An exact repetition of every entry, with no images, is the required answer.
Data for this task: Begin
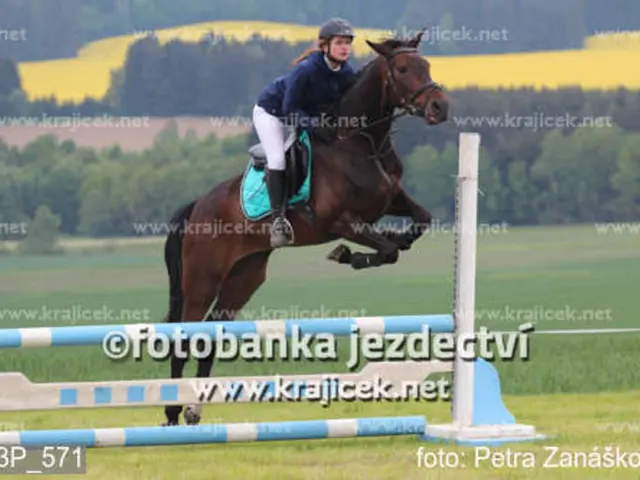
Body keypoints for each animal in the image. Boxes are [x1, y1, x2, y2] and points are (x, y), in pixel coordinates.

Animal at [161, 29, 449, 426]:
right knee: (185, 337)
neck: (360, 142)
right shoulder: (339, 221)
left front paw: (395, 238)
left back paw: (193, 409)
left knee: (210, 337)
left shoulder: (391, 200)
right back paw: (173, 410)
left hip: (243, 278)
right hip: (202, 280)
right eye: (403, 69)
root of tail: (198, 206)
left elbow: (420, 221)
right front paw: (348, 255)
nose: (440, 107)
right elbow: (385, 250)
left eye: (427, 65)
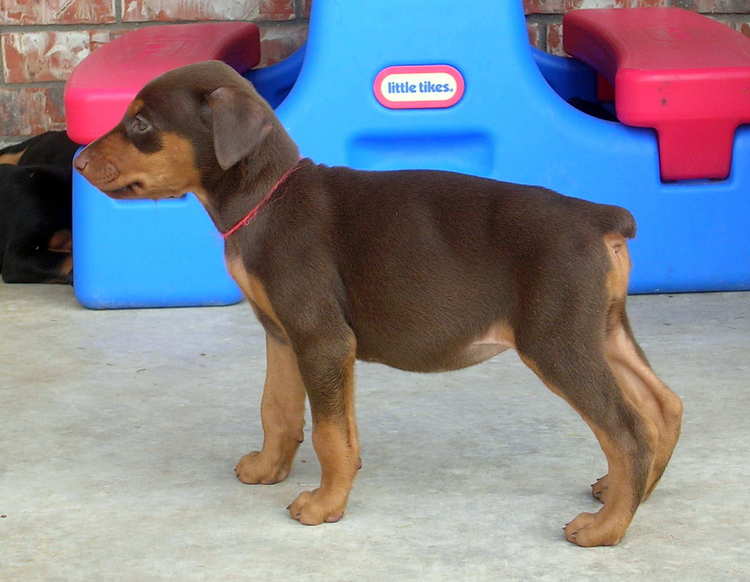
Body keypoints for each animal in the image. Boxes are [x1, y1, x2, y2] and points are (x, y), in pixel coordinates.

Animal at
Data for this task: End
Response box:
Body keypoints for each animal in the image. Boxes are [x1, y1, x2, y2] and points are (x, y), in pixel coordinates.

Animal at [161, 29, 449, 426]:
right knee: (185, 337)
neck: (360, 142)
right shoulder: (339, 221)
left front paw: (395, 238)
left back paw: (193, 409)
left knee: (210, 337)
left shoulder: (391, 200)
right back paw: (173, 410)
left hip: (243, 278)
right hip: (202, 280)
right eye: (403, 69)
root of tail: (198, 206)
left elbow: (420, 221)
right front paw: (348, 255)
nose: (440, 107)
right elbow: (385, 250)
left eye: (427, 65)
Body keypoints for each animal in the image. Boxes are [x1, y1, x2, y2] and points are (x, y), in pixel coordinates.

Animal at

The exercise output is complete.